Reproduce the following text on the silica-tag protein scaffold project word for word, in its entirety.

SELECTED TEXT:
Content starts
Anzahl an Biobricks an Ergebnissen orientieren! Editieren! In this project the protein scaffold by iGEM TU Darmstadt 2014 (based on Dueber et al., 2009 (1)) was fused with a 15 amino acid long peptide (silica-tag) (2), binding to silica surfaces as shown by iGEM Leeds 2013. Green Fluorescent Protein (GFP) was fused with the silica-tag for proving silica-binding abilities of the peptide. For easy purification of both fusion proteins N-terminal polyhistidine tags were added For increasing the degradation efficiency of xylan, protein scaffolding was prepared by fusing the cognate binding peptides of the three protein domains GBD, SH3 and PDZ to the degradation enzymes Ruxyn1, aes and xynA, respectively. All coding sequences were assembled in an operon under the control of a T7 promoter system, which was co-transformed with the scaffolding plasmid into E. coli Top10. In the next step three different characterization elements for later on optimization are important:

1) binding efficiency of the silica tag to the silica surface and stability of boundary

2) binding efficiency of the enzyme-scaffold interaction sequence

3) Xylan degradation yield enrichment using the protein scaffold




1) To check the binding to a silica-surface and stability of boundary we fused the Si4-tag by iGEM Leeds 2013 (2) with GFP (BBa_E0040), YFP (BBa_E0030) and CFP (BBa_E0020) using Overlap PCR / Biobrick Assembly. After Expression and Purification we want to visualize the boundary to a silica-coated surface in different buffer conditions and time dependency off the boundary.
Content ends
DATA UNDER STUDY:
Content starts
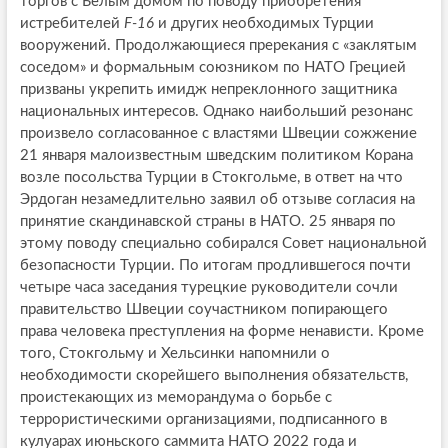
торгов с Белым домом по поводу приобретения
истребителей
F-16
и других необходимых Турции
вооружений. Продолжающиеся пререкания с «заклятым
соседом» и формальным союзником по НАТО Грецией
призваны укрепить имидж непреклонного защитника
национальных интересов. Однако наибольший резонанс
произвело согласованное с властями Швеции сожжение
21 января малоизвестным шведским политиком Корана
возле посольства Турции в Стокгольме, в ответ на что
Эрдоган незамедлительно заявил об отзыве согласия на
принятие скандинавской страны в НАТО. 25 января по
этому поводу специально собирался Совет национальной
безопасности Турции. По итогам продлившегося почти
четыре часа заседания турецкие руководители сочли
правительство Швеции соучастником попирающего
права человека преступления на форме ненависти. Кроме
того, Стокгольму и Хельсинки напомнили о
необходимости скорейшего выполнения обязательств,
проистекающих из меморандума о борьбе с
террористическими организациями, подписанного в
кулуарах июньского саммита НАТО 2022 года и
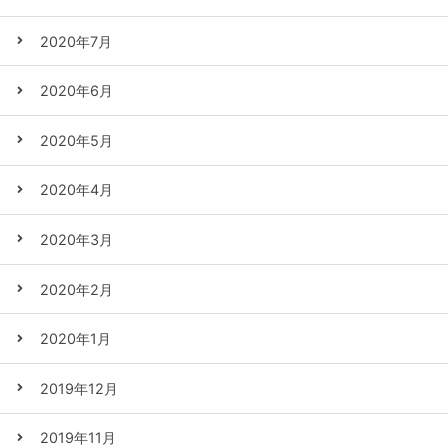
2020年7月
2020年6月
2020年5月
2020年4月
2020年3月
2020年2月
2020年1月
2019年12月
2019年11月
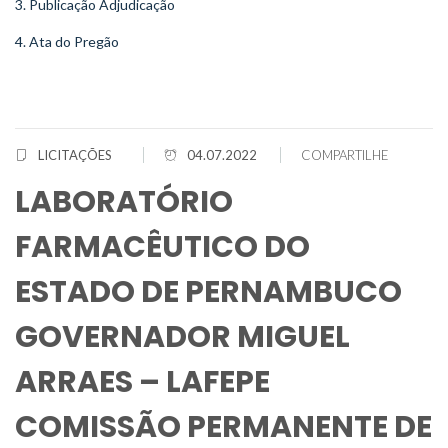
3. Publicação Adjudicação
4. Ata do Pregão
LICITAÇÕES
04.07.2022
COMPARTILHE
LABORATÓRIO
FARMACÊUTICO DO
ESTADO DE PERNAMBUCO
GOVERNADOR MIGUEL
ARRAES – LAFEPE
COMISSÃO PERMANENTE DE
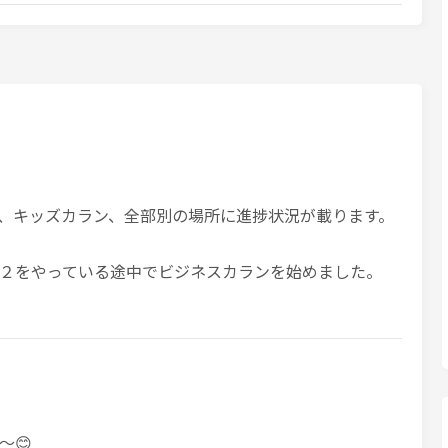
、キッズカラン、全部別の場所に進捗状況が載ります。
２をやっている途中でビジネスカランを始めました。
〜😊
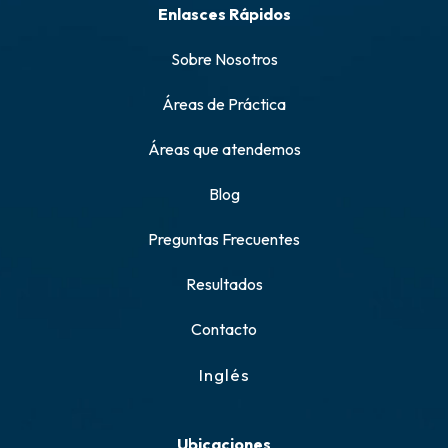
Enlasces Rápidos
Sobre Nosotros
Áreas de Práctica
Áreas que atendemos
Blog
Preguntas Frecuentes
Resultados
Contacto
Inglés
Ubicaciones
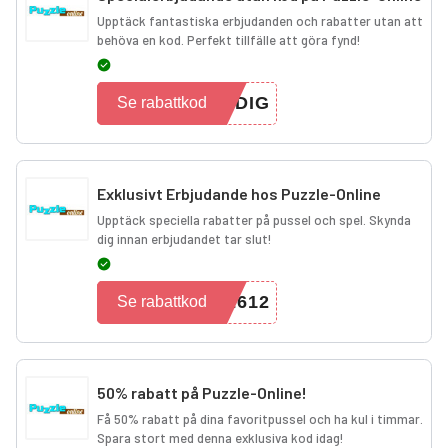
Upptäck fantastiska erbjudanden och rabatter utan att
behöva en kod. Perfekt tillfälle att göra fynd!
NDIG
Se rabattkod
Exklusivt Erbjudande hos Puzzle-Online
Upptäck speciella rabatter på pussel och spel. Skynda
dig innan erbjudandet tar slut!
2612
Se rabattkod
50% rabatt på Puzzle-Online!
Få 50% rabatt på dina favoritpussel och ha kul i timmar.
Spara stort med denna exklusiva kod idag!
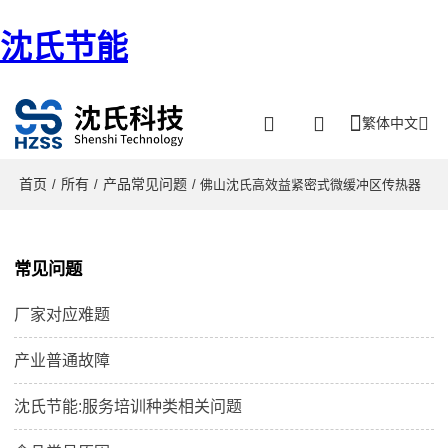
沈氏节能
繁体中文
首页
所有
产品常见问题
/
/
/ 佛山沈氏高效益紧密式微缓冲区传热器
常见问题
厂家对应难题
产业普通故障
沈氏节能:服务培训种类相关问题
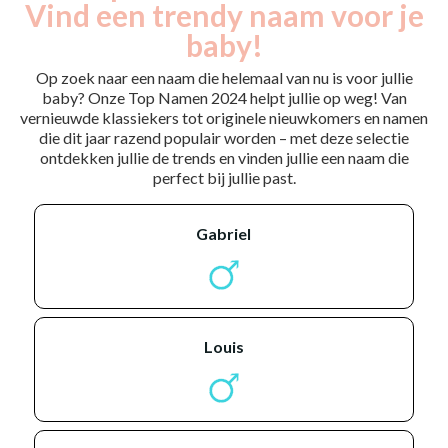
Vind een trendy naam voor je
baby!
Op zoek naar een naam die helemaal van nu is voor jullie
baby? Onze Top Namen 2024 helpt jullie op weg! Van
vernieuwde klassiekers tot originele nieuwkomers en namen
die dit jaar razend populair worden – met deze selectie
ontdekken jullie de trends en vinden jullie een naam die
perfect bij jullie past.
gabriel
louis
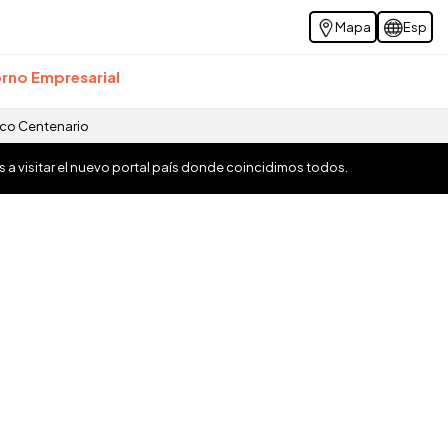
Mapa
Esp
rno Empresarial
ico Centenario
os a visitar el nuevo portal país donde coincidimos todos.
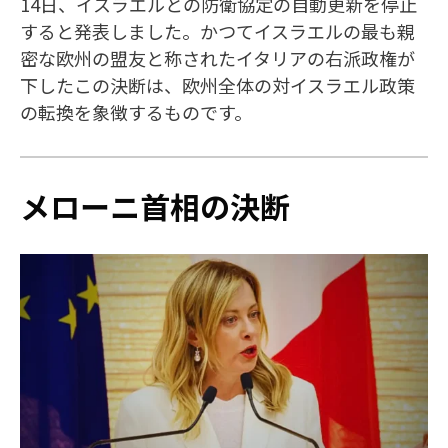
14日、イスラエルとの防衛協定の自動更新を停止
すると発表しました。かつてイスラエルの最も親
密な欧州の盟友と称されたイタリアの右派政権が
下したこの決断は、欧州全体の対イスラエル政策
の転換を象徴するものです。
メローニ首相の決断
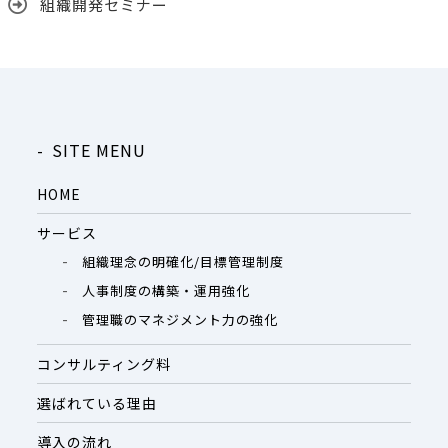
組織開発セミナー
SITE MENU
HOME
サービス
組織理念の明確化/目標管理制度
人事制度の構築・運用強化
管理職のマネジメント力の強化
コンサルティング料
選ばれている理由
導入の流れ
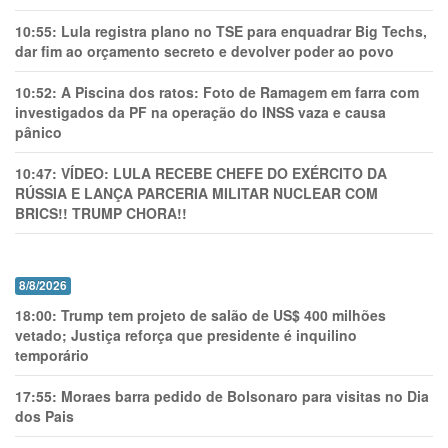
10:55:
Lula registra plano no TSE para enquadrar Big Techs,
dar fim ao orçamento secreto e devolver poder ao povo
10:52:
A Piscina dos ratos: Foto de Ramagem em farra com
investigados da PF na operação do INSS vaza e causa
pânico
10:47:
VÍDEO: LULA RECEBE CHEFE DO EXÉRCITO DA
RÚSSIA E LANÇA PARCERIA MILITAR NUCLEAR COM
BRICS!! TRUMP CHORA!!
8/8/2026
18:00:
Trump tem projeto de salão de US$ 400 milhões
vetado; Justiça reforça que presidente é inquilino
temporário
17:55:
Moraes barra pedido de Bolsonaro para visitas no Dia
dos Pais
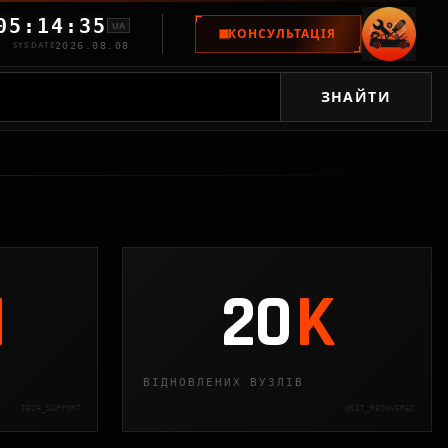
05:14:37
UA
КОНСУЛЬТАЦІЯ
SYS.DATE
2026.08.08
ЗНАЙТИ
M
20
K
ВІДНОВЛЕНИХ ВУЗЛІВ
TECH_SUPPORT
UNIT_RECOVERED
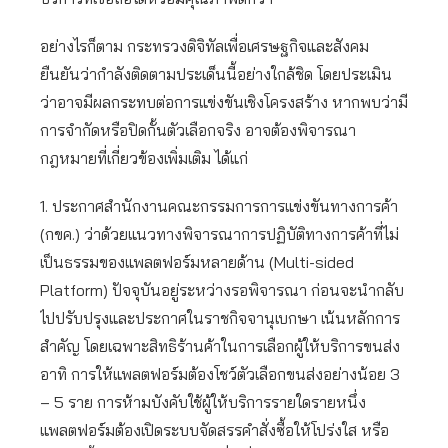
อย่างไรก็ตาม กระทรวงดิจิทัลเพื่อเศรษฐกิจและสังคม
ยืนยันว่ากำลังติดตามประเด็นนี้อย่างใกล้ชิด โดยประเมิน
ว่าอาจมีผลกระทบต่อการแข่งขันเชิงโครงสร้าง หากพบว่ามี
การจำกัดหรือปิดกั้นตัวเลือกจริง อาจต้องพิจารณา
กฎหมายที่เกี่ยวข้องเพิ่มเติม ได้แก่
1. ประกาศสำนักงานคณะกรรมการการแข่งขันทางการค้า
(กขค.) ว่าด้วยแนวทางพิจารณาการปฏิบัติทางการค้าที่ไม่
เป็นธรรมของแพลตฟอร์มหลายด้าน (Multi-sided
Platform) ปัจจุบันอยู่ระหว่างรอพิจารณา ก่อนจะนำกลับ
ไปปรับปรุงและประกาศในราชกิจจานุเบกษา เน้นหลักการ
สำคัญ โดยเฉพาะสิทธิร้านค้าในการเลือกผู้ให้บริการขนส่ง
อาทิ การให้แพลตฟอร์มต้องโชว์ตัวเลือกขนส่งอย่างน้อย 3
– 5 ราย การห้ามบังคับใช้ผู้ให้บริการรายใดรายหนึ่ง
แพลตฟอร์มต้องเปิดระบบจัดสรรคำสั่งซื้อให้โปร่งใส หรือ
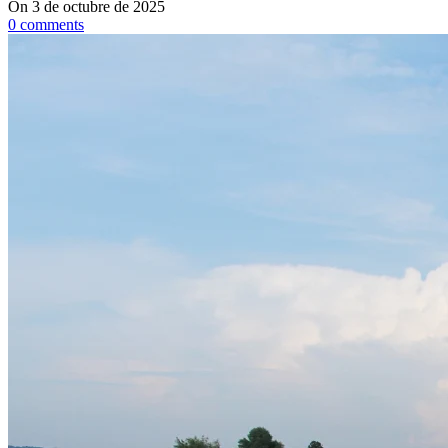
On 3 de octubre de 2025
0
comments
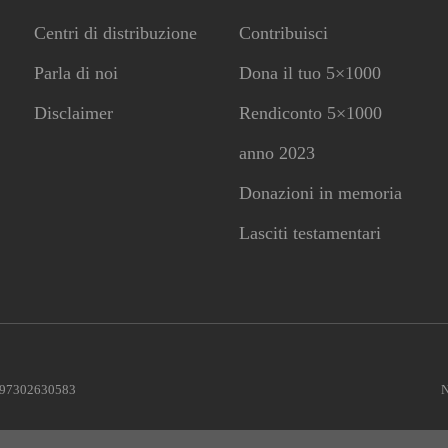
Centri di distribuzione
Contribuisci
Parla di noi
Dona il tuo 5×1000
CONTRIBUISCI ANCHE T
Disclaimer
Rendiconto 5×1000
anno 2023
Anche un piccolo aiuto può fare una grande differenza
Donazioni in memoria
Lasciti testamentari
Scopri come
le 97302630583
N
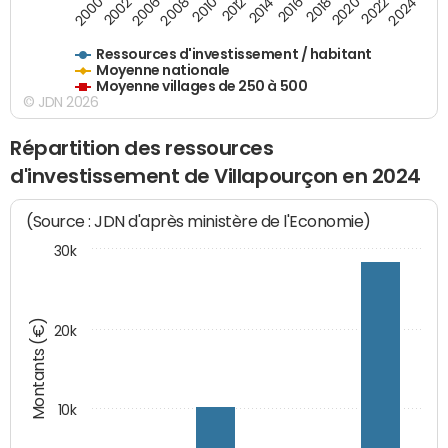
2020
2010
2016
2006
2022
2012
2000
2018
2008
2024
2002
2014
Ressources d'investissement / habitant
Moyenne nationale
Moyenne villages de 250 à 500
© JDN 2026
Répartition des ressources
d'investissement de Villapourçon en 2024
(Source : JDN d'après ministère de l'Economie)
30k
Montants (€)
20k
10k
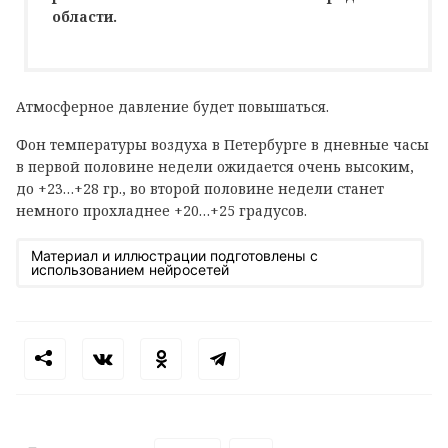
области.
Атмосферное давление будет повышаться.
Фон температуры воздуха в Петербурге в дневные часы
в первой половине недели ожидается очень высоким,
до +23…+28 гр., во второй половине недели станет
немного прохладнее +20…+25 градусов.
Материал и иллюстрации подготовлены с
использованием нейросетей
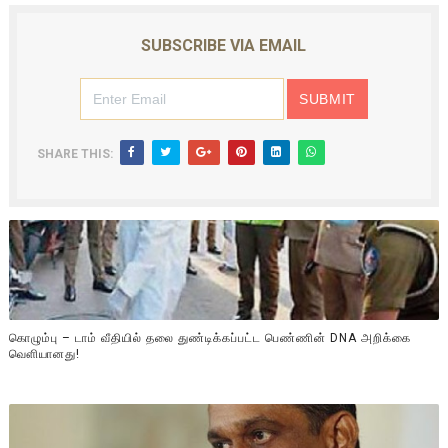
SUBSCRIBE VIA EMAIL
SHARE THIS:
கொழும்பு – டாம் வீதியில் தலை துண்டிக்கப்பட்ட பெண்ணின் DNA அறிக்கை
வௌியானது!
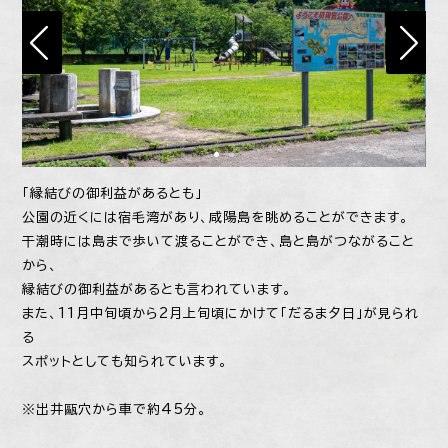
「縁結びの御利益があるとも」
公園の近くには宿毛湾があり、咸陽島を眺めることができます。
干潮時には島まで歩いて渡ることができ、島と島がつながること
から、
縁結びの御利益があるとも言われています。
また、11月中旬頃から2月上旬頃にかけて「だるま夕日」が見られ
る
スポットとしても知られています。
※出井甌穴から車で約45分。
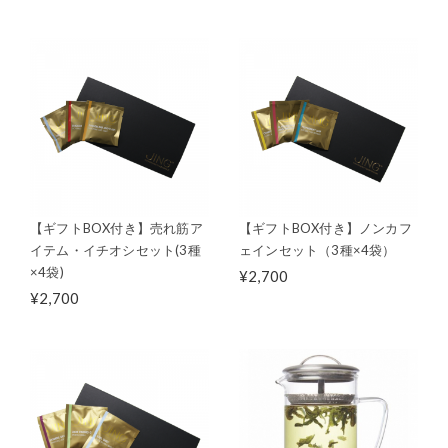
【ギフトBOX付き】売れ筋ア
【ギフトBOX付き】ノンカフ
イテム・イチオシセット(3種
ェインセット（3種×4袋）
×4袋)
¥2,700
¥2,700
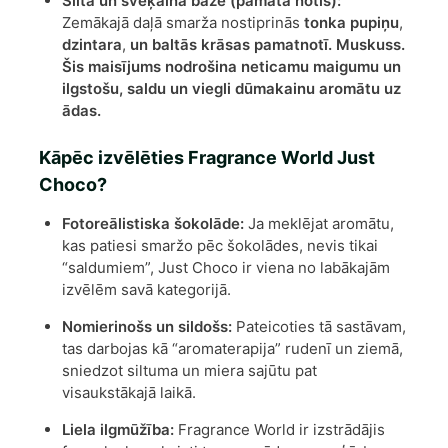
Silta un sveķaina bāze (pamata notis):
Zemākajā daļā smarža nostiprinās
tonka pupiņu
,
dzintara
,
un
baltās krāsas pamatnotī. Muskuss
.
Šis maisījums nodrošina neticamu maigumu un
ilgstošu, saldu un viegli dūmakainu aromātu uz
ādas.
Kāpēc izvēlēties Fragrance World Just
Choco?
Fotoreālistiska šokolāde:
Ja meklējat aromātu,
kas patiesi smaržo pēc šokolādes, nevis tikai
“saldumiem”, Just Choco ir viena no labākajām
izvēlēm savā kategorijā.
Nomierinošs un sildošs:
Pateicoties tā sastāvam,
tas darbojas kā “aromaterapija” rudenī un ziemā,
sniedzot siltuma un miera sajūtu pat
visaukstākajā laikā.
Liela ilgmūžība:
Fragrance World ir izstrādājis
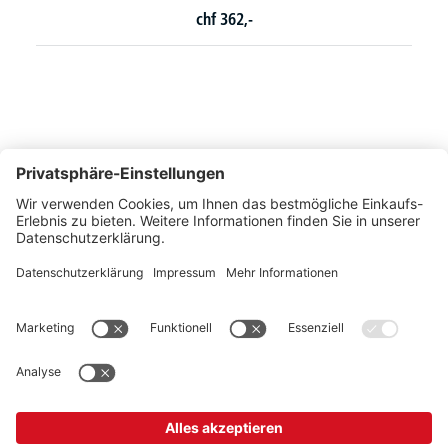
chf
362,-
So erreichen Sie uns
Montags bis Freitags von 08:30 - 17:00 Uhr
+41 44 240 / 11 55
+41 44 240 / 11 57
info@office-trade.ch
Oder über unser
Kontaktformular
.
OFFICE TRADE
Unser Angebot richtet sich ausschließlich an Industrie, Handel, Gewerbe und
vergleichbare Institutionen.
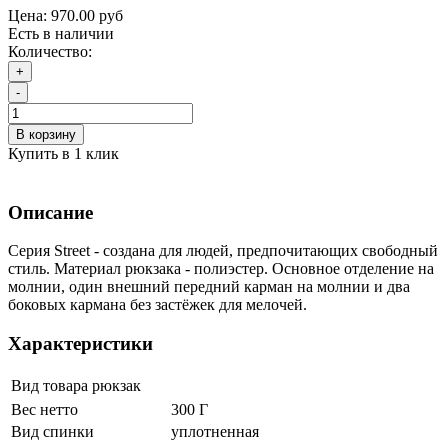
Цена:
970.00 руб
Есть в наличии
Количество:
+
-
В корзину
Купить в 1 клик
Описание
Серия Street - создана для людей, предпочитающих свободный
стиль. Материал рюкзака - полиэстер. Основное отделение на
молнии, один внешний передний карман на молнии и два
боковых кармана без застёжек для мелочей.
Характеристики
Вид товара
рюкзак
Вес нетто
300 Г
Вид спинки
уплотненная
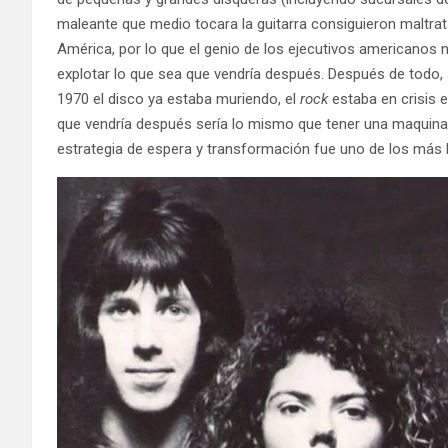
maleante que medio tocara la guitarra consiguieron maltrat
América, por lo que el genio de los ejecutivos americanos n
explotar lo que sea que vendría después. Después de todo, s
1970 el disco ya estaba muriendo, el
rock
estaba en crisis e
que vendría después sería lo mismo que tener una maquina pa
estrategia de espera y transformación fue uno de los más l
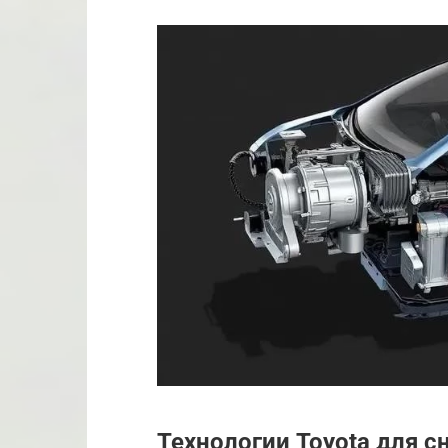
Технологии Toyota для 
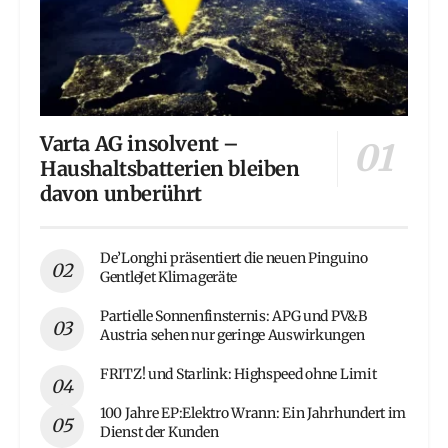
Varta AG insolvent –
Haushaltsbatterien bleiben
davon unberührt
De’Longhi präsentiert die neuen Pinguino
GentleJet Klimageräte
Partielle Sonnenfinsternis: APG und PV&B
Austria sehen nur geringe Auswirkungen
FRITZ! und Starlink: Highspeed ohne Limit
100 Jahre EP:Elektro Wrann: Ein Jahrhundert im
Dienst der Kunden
Content ends
YOUR SOLUTION:
Anzahl an Biobricks an Ergebnissen orientieren! Editieren! In this project the protein scaffold by iGEM TU Darmstadt 2014 (based on Dueber et al., 2009 (1)) was fused with a 15 amino acid long peptide (silica-tag) (2), binding to silica surfaces as shown by iGEM Leeds 2013. Green Fluorescent Protein (GFP) was fused with the silica-tag for proving silica-binding abilities of the peptide. For easy purification of both fusion proteins N-terminal polyhistidine tags were added For increasing the degradation efficiency of xylan, protein scaffolding was prepared by fusing the cognate binding peptides of the three protein domains GBD, SH3 and PDZ to the degradation enzymes Ruxyn1, aes and xynA, respectively. All coding sequences were assembled in an operon under the control of a T7 promoter system, which was co-transformed with the scaffolding plasmid into E. coli Top10. In the next step three different characterization elements for later on optimization are important:

1) binding efficiency of the silica tag to the silica surface and stability of boundary

2) binding efficiency of the enzyme-scaffold interaction sequence

3) Xylan degradation yield enrichment using the protein scaffold




1) To check the binding to a silica-surface and stability of boundary we fused the Si4-tag by iGEM Leeds 2013 (2) with GFP (BBa_E0040), YFP (BBa_E0030) and CFP (BBa_E0020) using Overlap PCR / Biobrick Assembly. After Expression and Purification we want to visualize the boundary to a silica-coated surface in different buffer conditions and time dependency off the boundary.